La sociologa russa Erika Kadlecová (1924), direttrice del Segretariato per gli affari delle Chiese presso il ministero della Cultura durante la Primavera di Praga, faceva parte di un gruppetto di sociologi marxisti, ricercatori presso l’Accademia cecoslovacca delle scienze, che dall’inizio degli anni ’60 cercavano un approccio meno ideologizzato al problema religioso, tentando di analizzarlo dal punto di vista sociologico. Ma dopo il colpo di Stato del ’48 che portò al potere i comunisti a Praga, la sociologia venne espulsa dalle università e sostituita dall’«ateismo scientifico».
La stessa Kadlecová fu sostituita e il suo nome comparve solo nei rapporti della polizia (la sorvegliavano agli incontri degli ex-comunisti) e nei canali del samizdat. Questo perché la Kadlecová -racconta su Il Sussidiario Angelo Bonaguro, esperto di cultura e storia della Russia-, giunse a conclusioni sconfortanti circa il comunismo ateo in cui era inglobata. Scrisse infatti: «Scomparso il feudalesimo, il colonialismo, il capitalismo, sono andati al potere coloro che promettevano libertà, uguaglianza, fraternità e la rivoluzione dei proletari di tutto il mondo. I sogni però si sono infranti nel momento in cui venivano realizzati, e il risultato è la disillusione, la confusione, la paura del futuro, la perdita di prospettiva. È svanita anche l’illusione che l’uomo sia naturalmente buono e che compia il male solo perché indotto dalle circostanze: la crescente aggressività, il cinismo e l’indifferenza sono problemi presenti ovunque. Il marx-leninismo atrofizza la mente e la induce a pensare paradossalmente in modo religioso: siamo i primi ad imporre alla società, in maniera grossolana e ridicola, gran parte di quello che rinfacciamo alla religione come inaccettabile. Diamo la caccia all’uomo delle nevi, fotografiamo i dischi volanti, cerchiamo tracce di visite degli extraterrestri, meditiamo sulla parapsicologia».

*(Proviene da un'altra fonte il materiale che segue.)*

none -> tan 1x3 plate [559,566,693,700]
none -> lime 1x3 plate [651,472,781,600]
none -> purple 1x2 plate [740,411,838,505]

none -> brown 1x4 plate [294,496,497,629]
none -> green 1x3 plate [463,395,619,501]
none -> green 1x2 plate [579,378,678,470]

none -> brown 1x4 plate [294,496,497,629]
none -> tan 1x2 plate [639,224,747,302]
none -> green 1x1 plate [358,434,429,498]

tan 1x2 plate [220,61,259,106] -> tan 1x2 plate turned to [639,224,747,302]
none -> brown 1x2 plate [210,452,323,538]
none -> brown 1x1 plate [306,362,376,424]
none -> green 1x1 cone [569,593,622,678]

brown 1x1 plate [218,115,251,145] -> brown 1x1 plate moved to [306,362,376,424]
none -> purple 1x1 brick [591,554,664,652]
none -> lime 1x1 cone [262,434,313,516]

LA CHIESA HA VINTO SENZA COERCIZIONE. La sociologa, interrogandosi sulla rinascita di interesse per il fenomeno religioso negli anni ’80, arrivò a scrivere: «se si elimina la premessa di Dio non esiste una risposta soddisfacente». Tirando le somme, concluse: «Le Chiese non hanno nessun mezzo coercitivo: la compattezza, la disciplina interna e l’ubbidienza possono fondarsi esclusivamente sull’autorità. E proprio in questa debolezza sta la sua forza e il suo carattere eccezionale. La loro dottrina, il loro modo di vita sono assolutamente diversi da quelli che inculchiamo: indicano la via di uscita e la speranza là dove gli altri non vedono nulla. Sono proprio queste le caratteristiche che attirano le persone annientate dalla futilità e dalla mancanza di prospettive. Diventare cristiano non è certo un modo per far carriera, lo sappiamo bene. Il contatto con i cristiani dà la sensazione di una comunità di persone generose e di una particolare positività. L’aiuto e il sostegno reciproco, l’ambiente di amicizia che nella società atomizzata è in grado di supplire alla mancanza di rapporti, nelle società religiose sono resi ancor più forti da un aspetto metafisico: l’incontro con Dio nel prossimo». Osservando la Polonia e Papa Wojtyla dedusse che il Pontefice non solo agisce conoscendo perfettamente i problemi dei paesi socialisti, ma comprende altrettanto bene la politica e la neolingua del Partito. E in questo contesto la Chiesa interviene come difensore dei diritti umani, salvaguardia dell’identità e dell’integrità nazionale, protettore degli interessi degli operai e dei contadini, e come tale è riconosciuta: «Dove siamo finiti – si chiede la Kadlecová – se la Chiesa cattolica lotta per la libertà di parola contro la censura introdotta dai marxisti, e per il diritto dei lavoratori ad unirsi in sindacati di cui si fidano?».